The mortar can be easily filled in the joining groove, and can be uniformly filled in the entire joining groove.

[Brief description of the drawings]

FIG. 1 is a front view of a pillar structure.

FIG. 2 is a sectional view taken along line AA of FIG.

FIG. 3 (1) is a front view of the seismic retrofitting material, and (2) is (1).
FIG.

FIG. 4 is a view showing the compressive strength of an earthquake-resistant reinforcing material.

FIG. 5 is a front view of another pillar structure.

FIG. 6 is a sectional view of a pillar with a sleeve wall.

FIG. 7 is a front view of a precast sleeve wall,
(1) is the same sectional view.

FIG. 8 is a front view in which anchor bars are protruded from existing columns, (2) is a front view in which anti-split bars are arranged in anchor bars, and (3) is a precast sleeve wall in existing columns. It is the front view which joined.

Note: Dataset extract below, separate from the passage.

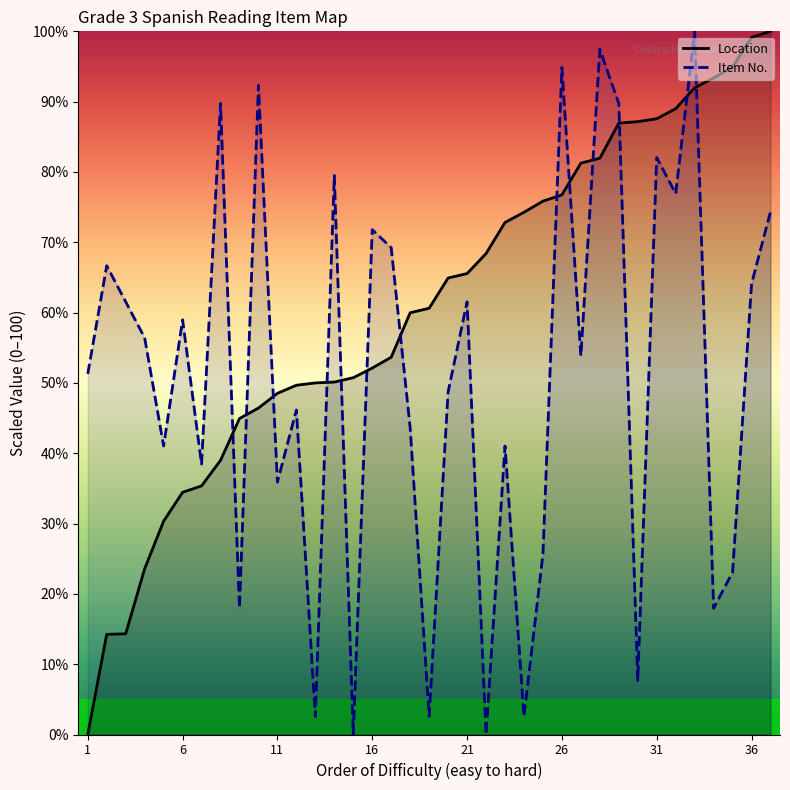

How many positive values does the Item No. series have?

35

FIG. 9 is a front view of a conventional pillar structure.

[Explanation of symbols]

 1, 17, 18 Beam 2, 10, 19 Column 3, 9, 20 Sleeve wall 4 Seismic reinforcement material 5 Cylindrical body 6 Solidification material 7 Plate 8, 15 Stirrup 11 Anchor bar 12 Split prevention bar 13 Joint groove 14 Mortar 16 Note entrance

 ──────────────────────────────────────────────────続 き Continued from the front page (72) Inventor Junichi Fujimoto

Claims (6)

[Claims] 1. A pillar structure wherein a sleeve wall is provided on a pillar between upper and lower beams, the sleeve wall is cut off from the upper and lower beams, and an anti-seismic reinforcing material is embedded in an end of the sleeve wall. 2. The column structure according to claim 1, wherein the seismic retrofitting material is buried only in the end portions of the sleeve walls on the upper and lower beams. 3. The column structure according to claim 1, wherein the seismic retrofitting material is embedded in the entire length of the end of the sleeve wall between the upper and lower beams. 4. The seismic retrofitting material according to claim 1, wherein a solidified material is filled in a cylindrical body in which spiral reinforcing bars are closely formed in a vertical direction. Column structure as described. 5. A pre-cast product having an anchor bar projecting from a side surface of an existing column at appropriate intervals, a spiral anti-cracking bar arranged on the anchor bar, and a joint groove at a connection surface with the column. And a mortar is injected into the joint groove after the sleeve wall is brought into contact with the side surface of the existing column so that the anchor streak and the split preventing stitch are accommodated in the joint groove. Method. 6. The method according to claim 5, wherein the mortar is injected from an upper part of a sleeve wall.